Massacre à Paris (Christopher Marlowe)

Publié le par Cthulie-la-Mignonne

Après les mésaventures de Bussy d'Amboise, je me suis dit : "Ben tiens, si on restait dans le thème et si on gardait les mêmes personnages, mais avec un autre auteur et en remontant un petit peu en arrière dans l'Histoire de France ?" Par un hasard des plus purs et des plus incroyables, il se trouve qu'il existe une pièce de théâtre de Marlowe qui traite de la Saint-Barthélémy : Massacre à Paris.
○ ○ ○ ○ ○ ○ ○
TRAVAIL DEMANDÉ:
1 - Transcrivez fidèlement le passage du billet sur Massacre à Paris en commençant à « Massacre à Paris (Christopher » et en terminant à « Massacre à Paris. ».
2 - D'après le billet sur Massacre à Paris, pourquoi la personne qui l'écrit s'est-elle tournée vers cette pièce ? Répondez en une à trois phrases.
3 - Selon le billet sur Massacre à Paris, de quel événement traite la pièce de Marlowe ?
Les lignes ne jouent aucun rôle dans ce travail.

DONNÉES DE L'EXERCICE:
○ ○ ○ ○ ○ ○ ○
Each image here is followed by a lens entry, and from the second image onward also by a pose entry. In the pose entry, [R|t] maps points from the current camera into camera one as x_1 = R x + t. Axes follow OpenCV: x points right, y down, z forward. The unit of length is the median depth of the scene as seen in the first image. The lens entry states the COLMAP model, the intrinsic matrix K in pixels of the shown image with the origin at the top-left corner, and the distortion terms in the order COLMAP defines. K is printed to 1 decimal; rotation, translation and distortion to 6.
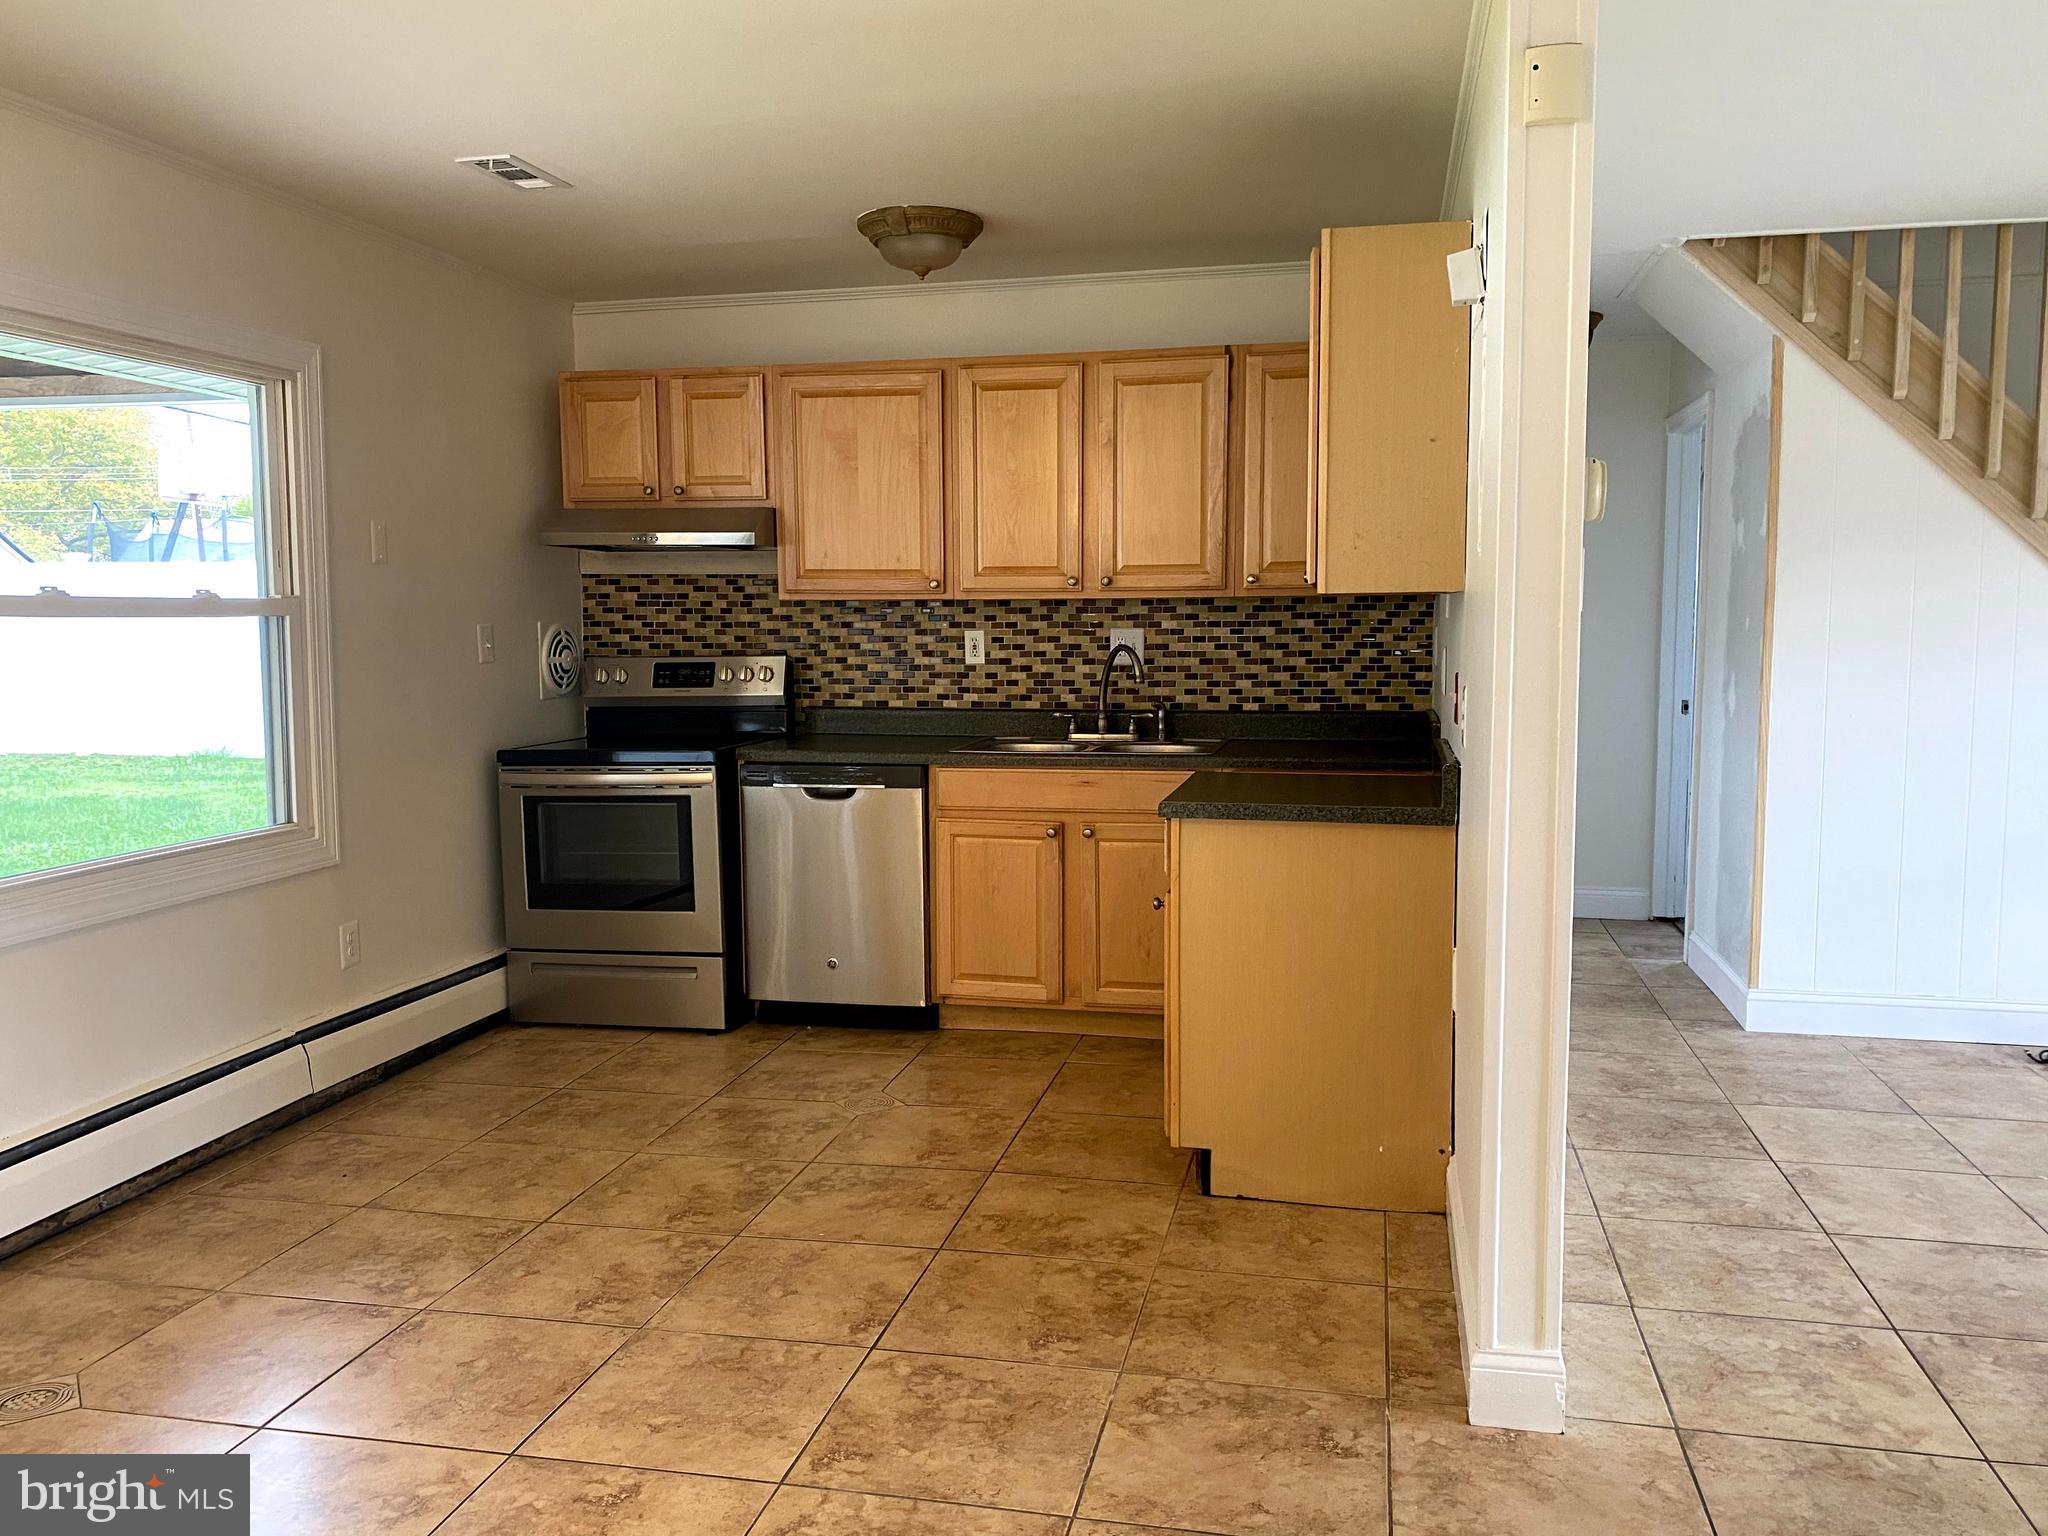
lens RADIAL K [[1581.2, 0, 1029.9], [0, 1581.2, 779.8], [0, 0, 1]] dist [0.006590, -0.002041]
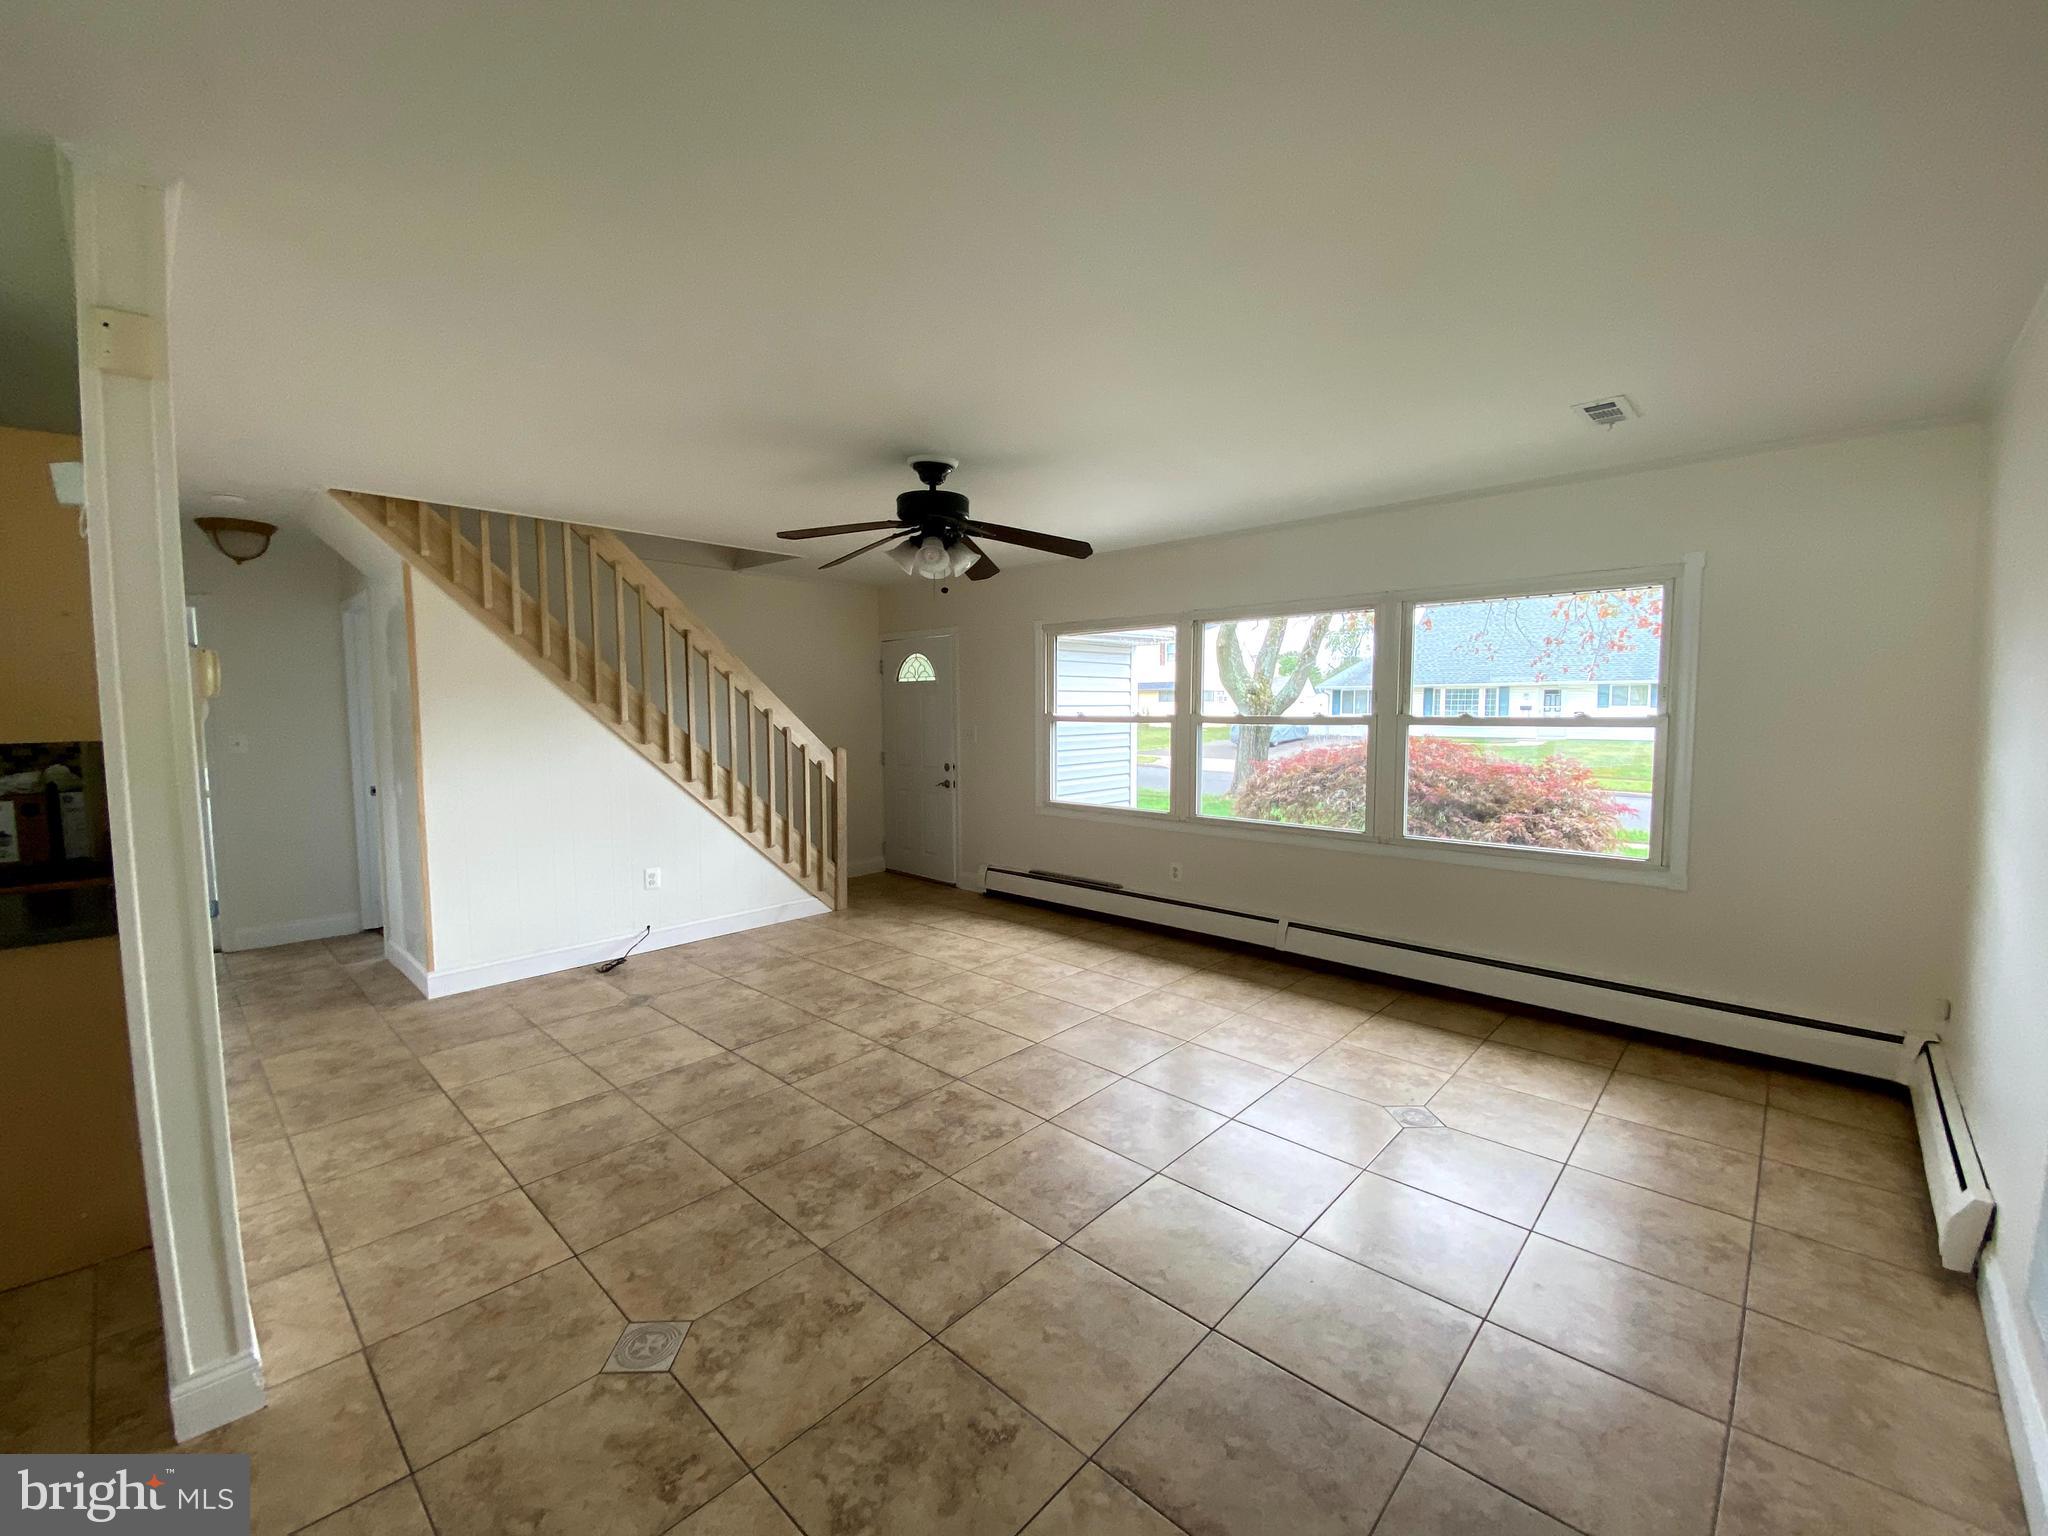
lens RADIAL K [[830.8, 0, 1038.1], [0, 830.8, 770.6], [0, 0, 1]] dist [-0.035936, -0.001439]
pose [[0.498706, -0.058334, 0.864806, 0.087300], [0.084490, 0.996253, 0.018478, -0.039037], [-0.862643, 0.063852, 0.501766, 0.071998]]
○ ○ ○ ○ ○ ○ ○
RÉPONSES PROPOSÉES:
1 -
Massacre à Paris (Christopher Marlowe)

Publié le par Cthulie-la-Mignonne

Après les mésaventures de Bussy d'Amboise, je me suis dit : "Ben tiens, si on restait dans le thème et si on gardait les mêmes personnages, mais avec un autre auteur et en remontant un petit peu en arrière dans l'Histoire de France ?" Par un hasard des plus purs et des plus incroyables, il se trouve qu'il existe une pièce de théâtre de Marlowe qui traite de la Saint-Barthélémy : Massacre à Paris.

2 - Après les mésaventures de Bussy d'Amboise, elle voulait rester dans le même thème et garder les mêmes personnages, mais avec un autre auteur et en remontant un peu en arrière dans l'Histoire de France. La pièce de Marlowe sur la Saint-Barthélémy correspondait à cette envie.

3 - De la Saint-Barthélémy.